在我们的替代概念中,即使在成功进行普遍预防的情况下,也仍然需要有针对性的预防。这种情况似乎是作者减少人群烟草使用的适当示例中所发生的情况,其中非小细胞肺癌的新发病例已通过反烟草措施减少,但尚未消除4


Fusar-Poli 等人确实主张将普遍预防和针对性预防相结合,我们坚决支持这一主张。非小细胞肺癌示例4中,由于有效新疗法的出现,死亡率下降速度快于发病率下降速度,这至少证明了三级预防的价值,以及即使在有效普遍预防的背景下,指示性预防的潜在作用。


关于 CHR 综合征作为预防精神病的一种手段,最近对该方法的批评之一(Fusar-Poli 等人对此表示赞同)源自 NEMESIS-2 队列报告,即先前的情绪障碍占发病率的大部分临床精神病的发生率高于精神病样症状5 。我们发现 NEMESIS-2 数据的三个重要局限性很少受到关注。首先,通过问卷调查或非临床访谈在一般人群中评估的精神病样经历与临床医生评估的 CHR 综合征不可比较6 。其次,NEMESIS-2 中的时间点间隔三年。

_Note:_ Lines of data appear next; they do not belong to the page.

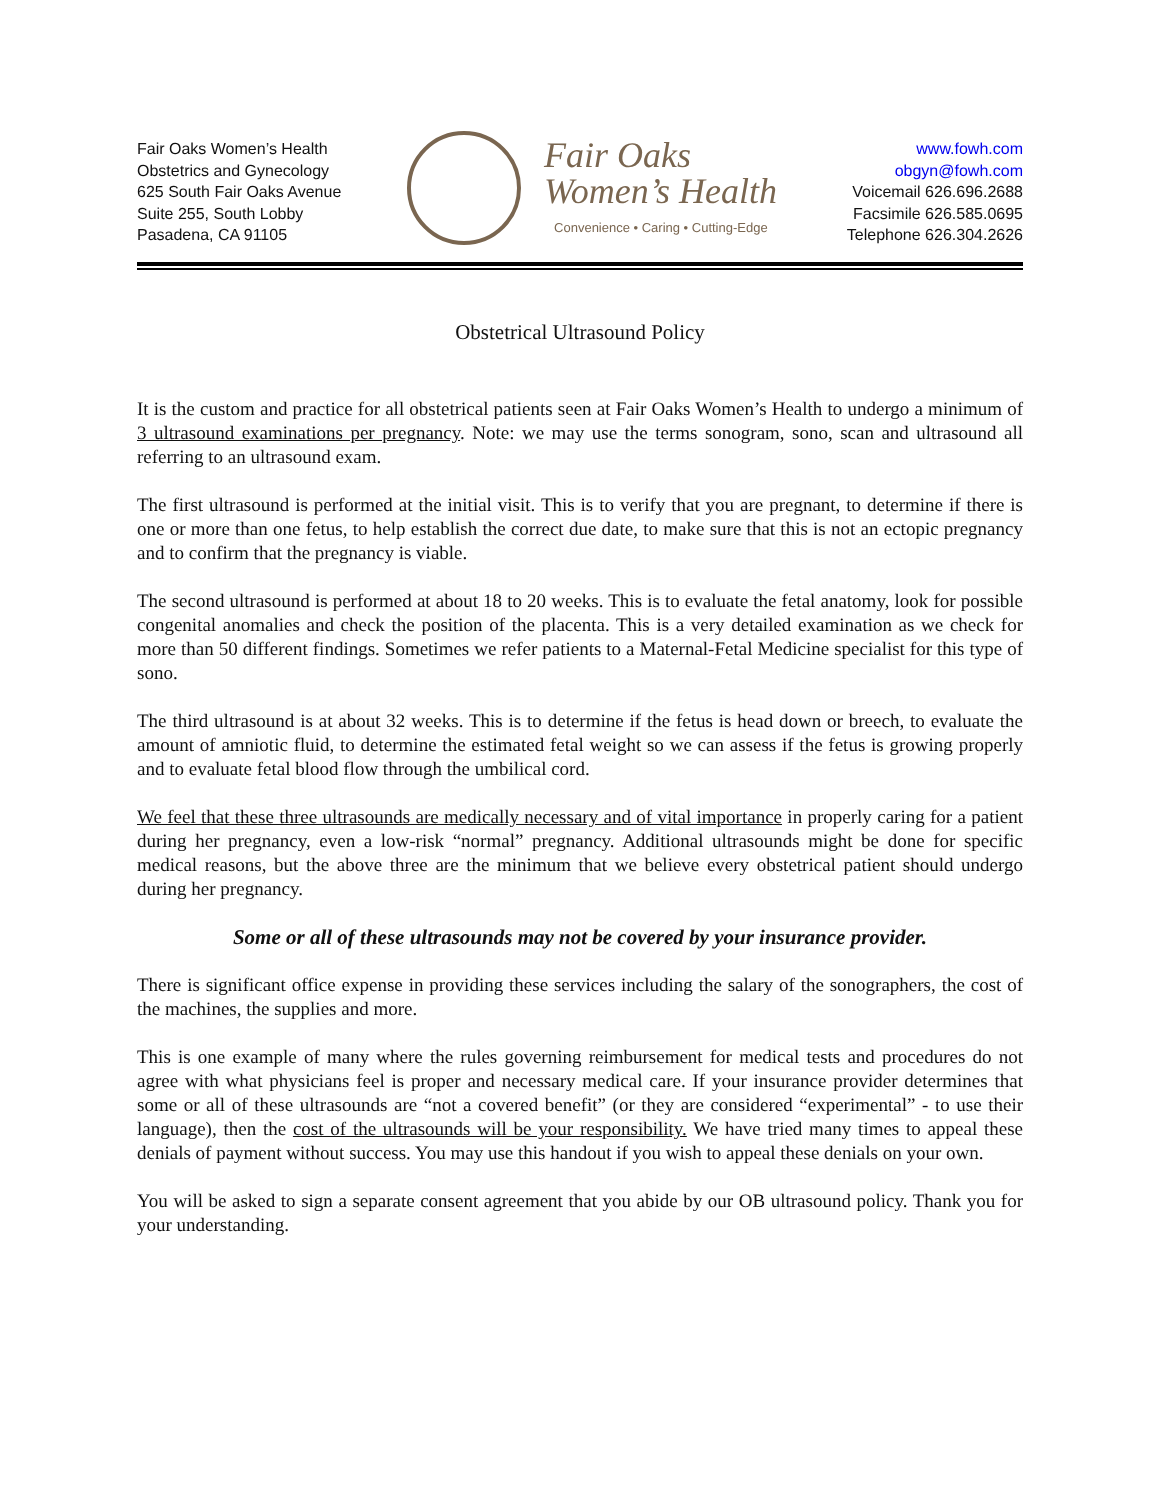Fair Oaks Women’s Health
Obstetrics and Gynecology
625 South Fair Oaks Avenue
Suite 255, South Lobby
Pasadena, CA 91105
Fair Oaks
Women’s Health
Convenience • Caring • Cutting-Edge
www.fowh.com
obgyn@fowh.com
Voicemail 626.696.2688
Facsimile 626.585.0695
Telephone 626.304.2626
Obstetrical Ultrasound Policy
It is the custom and practice for all obstetrical patients seen at Fair Oaks Women’s Health to undergo a minimum of 3 ultrasound examinations per pregnancy. Note: we may use the terms sonogram, sono, scan and ultrasound all referring to an ultrasound exam.
The first ultrasound is performed at the initial visit. This is to verify that you are pregnant, to determine if there is one or more than one fetus, to help establish the correct due date, to make sure that this is not an ectopic pregnancy and to confirm that the pregnancy is viable.
The second ultrasound is performed at about 18 to 20 weeks. This is to evaluate the fetal anatomy, look for possible congenital anomalies and check the position of the placenta. This is a very detailed examination as we check for more than 50 different findings. Sometimes we refer patients to a Maternal-Fetal Medicine specialist for this type of sono.
The third ultrasound is at about 32 weeks. This is to determine if the fetus is head down or breech, to evaluate the amount of amniotic fluid, to determine the estimated fetal weight so we can assess if the fetus is growing properly and to evaluate fetal blood flow through the umbilical cord.
We feel that these three ultrasounds are medically necessary and of vital importance in properly caring for a patient during her pregnancy, even a low-risk “normal” pregnancy. Additional ultrasounds might be done for specific medical reasons, but the above three are the minimum that we believe every obstetrical patient should undergo during her pregnancy.
Some or all of these ultrasounds may not be covered by your insurance provider.
There is significant office expense in providing these services including the salary of the sonographers, the cost of the machines, the supplies and more.
This is one example of many where the rules governing reimbursement for medical tests and procedures do not agree with what physicians feel is proper and necessary medical care. If your insurance provider determines that some or all of these ultrasounds are “not a covered benefit” (or they are considered “experimental” - to use their language), then the cost of the ultrasounds will be your responsibility. We have tried many times to appeal these denials of payment without success. You may use this handout if you wish to appeal these denials on your own.
You will be asked to sign a separate consent agreement that you abide by our OB ultrasound policy. Thank you for your understanding.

部分前瞻性数据显示,三分之二转变为精神病的患者中,CHR 症状的平均持续时间为两年或更短7 ,这表明 NEMESIS-2 设计可能忽略了精神病之前精神病样症状的发展在多达一半的情况下。第三,也是最关键的是,第二个时间点队列成员的平均年龄为 47.7 岁,远高于据报道 CHR 可以预测精神病且精神病发病率最高的 12 岁至 30 岁出头的范围。 8 .由于这些限制,我们认为 NEMESIS-2 数据仅与 CHR 作为指示性预防工具的价值部分相关。


关于 CHR 预防性干预措施成功的证据,Fusar-Poli 等人正确地指出,迄今为止的荟萃分析证据是相互矛盾的,并且以转变为精神病为主要结果的临床试验需要非常大的样本量。然而,我们确实看到了希望。去年秋天,美国国家心理健康研究所和美国国立卫生研究院基金会宣布了精神分裂症加速药物合作伙伴关系 (AMP SCZ),这是一项旨在推进 CHR 个体早期干预的合作项目9 。该计划旨在确定未来关于 CHR 替代结果(例如社会功能或减弱的阳性症状)的临床试验的参数。这些替代终点也可以作为减少精神病理学发生率的替代结果,然后可以在新疗法进入临床实践后通过流行病学方法直接进行调查。


总之,我们的观点是,不仅普遍性和指示性方法相结合可能是未来预防精神病的最佳方法,而且治疗精神病的 CHR 综合征继续为指示性预防成分提供最有希望的选择。我们承认,正如我们在 CHR 领域所做的那样,存在潜在的偏见,但我们喜欢认为我们选择这个领域是因为它为改善公共卫生提供了精神病学的最佳机会,而不是因为我们认为它为公共卫生提供了最佳机会,因为我们选择了它。